Perpaduan Arsitektur Minang, Eropa, dan Asia di Masjid Rao-Rao

Masjid-masjid bersejarah di Kabupaten Tanah Datar, Provinsi Sumatera Barat, tak bisa dilepaskan dari kejayaan Minangkabau masa silam. Perjalanan waktu yang dilewatinya, tak berpengaruh terhadap keindahannya.


Masjid Rao-Rao terlihat tetap mempesona dengan arsitektur kunonya, perpaduan karya cipta arsitek orang Minang, Eropa, dan Asia. Padahal, beragam arsitektur modern kini terlihat di sejumlah masjid di Indonesia.


Terletak di jalan provinsi yang menghubungkan Batusangkar-Bukittinggi-Payakumbuh, persisnya di Nagari Rao-Rao, Kecamatan Sungai Tarab, membuat siapa saja yang melintas di jalur padat wisatawan itu terkagum-kagum.


Ini merupakan warisan kebesaran Islam di Minangkabau. Masuk kelompok masjid tertua di Indonesia. Masjid ini adalah situs cagar budaya yang dilindungi undang-undang. Agar keberadaannya bisa tetap lestari dan jemaah betah berada di masjid ini, beberapa bagian dari masjid telah dilakukan renovasi atas bantuan para perantau Nagari Rao-Rao.


Masjid Rao-Rao berdiri di atas tanah wakaf H. Mohammad Thaib Caniago, dan dibangun secara bersama oleh masyarakat setempat, atas prakarsa Abdurrachman Datuk Majo Indo. Pada akhir tahun 1918, pembangunan masjid ini dapat diselesaikan.


Kini masjid ini juga memiliki laha parkir yang representatif. Luas lapangan parkir itu mencapai 90 M2. Tanahnya diwakafkan oleh Asrizal Idrus.


Menurut catatan sejarah, masjid ini mulai dibangun 1908, menggantikan peran masjid tertua di Rao-Rao yang dikenal sebagai Masjid Atok Ijuak yang dibongkar, karena sudah tak layak pakai lagi dimakan usia. Pembangunannya selesai pada 1918.

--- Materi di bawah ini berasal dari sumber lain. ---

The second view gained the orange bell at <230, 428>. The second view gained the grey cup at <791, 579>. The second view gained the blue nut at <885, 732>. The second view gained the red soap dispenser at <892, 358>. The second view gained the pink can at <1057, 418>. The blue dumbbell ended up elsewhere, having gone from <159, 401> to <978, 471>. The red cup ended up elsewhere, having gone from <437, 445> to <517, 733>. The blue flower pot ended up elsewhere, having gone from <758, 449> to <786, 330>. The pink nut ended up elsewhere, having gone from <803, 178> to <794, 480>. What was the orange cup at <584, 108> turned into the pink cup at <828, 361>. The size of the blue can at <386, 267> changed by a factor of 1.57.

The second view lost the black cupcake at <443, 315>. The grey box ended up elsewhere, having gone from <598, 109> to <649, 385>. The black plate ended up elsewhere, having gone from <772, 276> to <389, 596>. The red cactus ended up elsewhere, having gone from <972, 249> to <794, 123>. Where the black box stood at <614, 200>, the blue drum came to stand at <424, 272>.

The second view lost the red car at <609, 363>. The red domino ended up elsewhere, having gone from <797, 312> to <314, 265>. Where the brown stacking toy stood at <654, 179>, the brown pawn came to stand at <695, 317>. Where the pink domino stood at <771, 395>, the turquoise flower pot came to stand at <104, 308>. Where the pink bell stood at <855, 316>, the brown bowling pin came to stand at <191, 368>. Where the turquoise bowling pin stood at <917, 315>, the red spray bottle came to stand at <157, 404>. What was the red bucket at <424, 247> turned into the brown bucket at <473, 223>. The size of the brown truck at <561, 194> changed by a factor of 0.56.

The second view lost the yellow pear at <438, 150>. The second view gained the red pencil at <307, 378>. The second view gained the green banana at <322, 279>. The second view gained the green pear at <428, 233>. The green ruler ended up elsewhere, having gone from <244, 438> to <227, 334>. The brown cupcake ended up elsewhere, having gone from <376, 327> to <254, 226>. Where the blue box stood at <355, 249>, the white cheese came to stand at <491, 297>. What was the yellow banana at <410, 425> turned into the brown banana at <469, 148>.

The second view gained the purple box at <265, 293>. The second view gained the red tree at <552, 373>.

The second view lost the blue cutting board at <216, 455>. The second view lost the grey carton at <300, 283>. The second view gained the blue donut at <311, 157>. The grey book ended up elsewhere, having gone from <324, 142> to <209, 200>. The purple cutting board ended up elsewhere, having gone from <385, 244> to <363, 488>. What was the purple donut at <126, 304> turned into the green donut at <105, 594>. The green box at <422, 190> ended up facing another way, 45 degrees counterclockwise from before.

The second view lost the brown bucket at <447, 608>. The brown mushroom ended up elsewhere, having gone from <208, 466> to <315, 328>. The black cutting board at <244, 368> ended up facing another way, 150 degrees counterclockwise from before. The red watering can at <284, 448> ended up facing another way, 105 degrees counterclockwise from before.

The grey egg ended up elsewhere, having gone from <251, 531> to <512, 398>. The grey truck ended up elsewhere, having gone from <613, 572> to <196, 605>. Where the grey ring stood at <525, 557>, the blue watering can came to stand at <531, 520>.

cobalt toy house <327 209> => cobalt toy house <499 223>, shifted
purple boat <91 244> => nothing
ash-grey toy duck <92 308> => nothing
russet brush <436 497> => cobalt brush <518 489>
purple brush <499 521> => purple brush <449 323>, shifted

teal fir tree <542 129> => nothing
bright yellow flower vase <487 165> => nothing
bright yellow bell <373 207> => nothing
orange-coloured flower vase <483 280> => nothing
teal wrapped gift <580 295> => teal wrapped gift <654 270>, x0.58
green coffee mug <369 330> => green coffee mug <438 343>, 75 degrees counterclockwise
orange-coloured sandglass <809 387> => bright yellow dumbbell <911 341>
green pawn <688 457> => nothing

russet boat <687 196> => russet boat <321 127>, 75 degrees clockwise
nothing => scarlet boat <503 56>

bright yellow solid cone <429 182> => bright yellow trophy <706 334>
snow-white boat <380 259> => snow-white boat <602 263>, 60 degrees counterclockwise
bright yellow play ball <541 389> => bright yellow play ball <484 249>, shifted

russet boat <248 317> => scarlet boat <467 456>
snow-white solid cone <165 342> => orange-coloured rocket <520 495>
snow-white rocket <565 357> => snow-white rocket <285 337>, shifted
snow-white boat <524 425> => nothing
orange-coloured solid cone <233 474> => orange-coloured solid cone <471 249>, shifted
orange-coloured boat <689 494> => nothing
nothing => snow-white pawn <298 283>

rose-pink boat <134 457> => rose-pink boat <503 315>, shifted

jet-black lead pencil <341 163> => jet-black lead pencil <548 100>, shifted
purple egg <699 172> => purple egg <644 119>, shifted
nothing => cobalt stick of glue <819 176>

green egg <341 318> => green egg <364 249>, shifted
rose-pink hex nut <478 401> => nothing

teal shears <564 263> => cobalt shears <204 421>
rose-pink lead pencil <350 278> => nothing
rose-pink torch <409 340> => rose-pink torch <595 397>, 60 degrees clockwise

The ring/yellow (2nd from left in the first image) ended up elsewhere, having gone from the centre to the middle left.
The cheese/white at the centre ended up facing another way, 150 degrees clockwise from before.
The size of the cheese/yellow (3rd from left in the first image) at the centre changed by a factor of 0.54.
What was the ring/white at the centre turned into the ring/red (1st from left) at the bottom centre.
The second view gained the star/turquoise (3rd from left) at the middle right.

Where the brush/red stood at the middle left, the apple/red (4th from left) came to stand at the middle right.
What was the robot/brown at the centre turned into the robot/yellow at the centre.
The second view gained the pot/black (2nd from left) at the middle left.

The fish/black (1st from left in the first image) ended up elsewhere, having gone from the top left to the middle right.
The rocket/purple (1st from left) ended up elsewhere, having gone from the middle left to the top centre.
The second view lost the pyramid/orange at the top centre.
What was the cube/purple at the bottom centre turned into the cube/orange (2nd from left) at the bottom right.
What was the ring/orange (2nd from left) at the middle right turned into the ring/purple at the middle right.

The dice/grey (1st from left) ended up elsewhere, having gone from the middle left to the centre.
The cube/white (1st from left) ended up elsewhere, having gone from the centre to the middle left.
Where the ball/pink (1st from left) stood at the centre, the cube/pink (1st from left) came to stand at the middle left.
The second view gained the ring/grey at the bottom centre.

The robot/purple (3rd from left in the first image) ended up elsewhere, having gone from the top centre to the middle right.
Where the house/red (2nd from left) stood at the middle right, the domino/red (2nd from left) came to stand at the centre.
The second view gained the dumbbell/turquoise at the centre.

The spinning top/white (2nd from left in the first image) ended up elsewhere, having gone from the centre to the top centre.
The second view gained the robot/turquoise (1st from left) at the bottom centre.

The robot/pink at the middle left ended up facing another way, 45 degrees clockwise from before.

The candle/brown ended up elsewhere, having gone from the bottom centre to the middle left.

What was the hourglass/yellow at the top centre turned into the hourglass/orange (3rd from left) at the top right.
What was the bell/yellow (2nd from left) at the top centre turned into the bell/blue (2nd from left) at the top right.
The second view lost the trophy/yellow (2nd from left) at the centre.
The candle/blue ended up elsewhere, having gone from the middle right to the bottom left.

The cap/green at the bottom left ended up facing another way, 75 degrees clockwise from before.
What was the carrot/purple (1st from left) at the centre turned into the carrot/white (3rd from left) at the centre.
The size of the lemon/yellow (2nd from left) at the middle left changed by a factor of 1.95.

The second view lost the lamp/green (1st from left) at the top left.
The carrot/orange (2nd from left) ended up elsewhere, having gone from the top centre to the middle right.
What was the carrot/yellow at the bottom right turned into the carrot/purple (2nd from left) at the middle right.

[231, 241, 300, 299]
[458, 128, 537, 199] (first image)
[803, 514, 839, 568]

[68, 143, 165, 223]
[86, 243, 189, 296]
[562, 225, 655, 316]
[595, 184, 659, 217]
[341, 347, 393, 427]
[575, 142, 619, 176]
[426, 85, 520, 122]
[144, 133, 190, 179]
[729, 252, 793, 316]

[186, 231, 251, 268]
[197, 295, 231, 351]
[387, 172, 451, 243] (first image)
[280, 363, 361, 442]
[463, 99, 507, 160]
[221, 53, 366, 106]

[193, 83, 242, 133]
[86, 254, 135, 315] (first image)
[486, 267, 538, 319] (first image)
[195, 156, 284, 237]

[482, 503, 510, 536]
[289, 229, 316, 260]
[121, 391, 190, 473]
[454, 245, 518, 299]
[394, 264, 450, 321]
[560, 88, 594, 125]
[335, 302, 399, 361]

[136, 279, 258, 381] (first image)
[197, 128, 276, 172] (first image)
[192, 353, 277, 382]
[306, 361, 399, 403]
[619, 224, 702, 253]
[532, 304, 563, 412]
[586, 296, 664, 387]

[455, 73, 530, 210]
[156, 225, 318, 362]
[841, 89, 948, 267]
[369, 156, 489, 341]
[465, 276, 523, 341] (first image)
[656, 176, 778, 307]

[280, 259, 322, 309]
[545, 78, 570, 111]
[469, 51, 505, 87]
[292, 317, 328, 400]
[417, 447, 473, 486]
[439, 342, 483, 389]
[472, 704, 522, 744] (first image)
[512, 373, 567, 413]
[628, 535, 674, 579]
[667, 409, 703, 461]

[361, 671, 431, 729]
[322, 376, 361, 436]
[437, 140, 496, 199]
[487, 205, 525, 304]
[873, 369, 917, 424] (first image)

Atas inisiatif dari sejumlah pemuka masyarakat, baik yang bermukim di kampung halaman maupun perantauan, masjid ini pun direnovasi pada 2014 dan selesai di pertengahan 2015, saat kabupaten berjuluk Luhak Nan Tuo itu dipimpin Bupati M. Shadiq Pasadigoe. 


Masjid Rao-Rao dibangun dengan perpaduan arsitektur Minangkabau dan Persia. Kendati sempat mengalami kerusakan akibat gempa yang mengguncang Sumatera Barat pada 1926 dan 2009, namun masjid ini tidak pernah mengalami renovasi berat yang menggangu bentuk arsitektur aslinya.


Dengan menara bergonjong, perpaduan antara pesona rumah gadang dan gonjong bak menara Masjid Masjidil Haram, masjid ini memang nampak indah.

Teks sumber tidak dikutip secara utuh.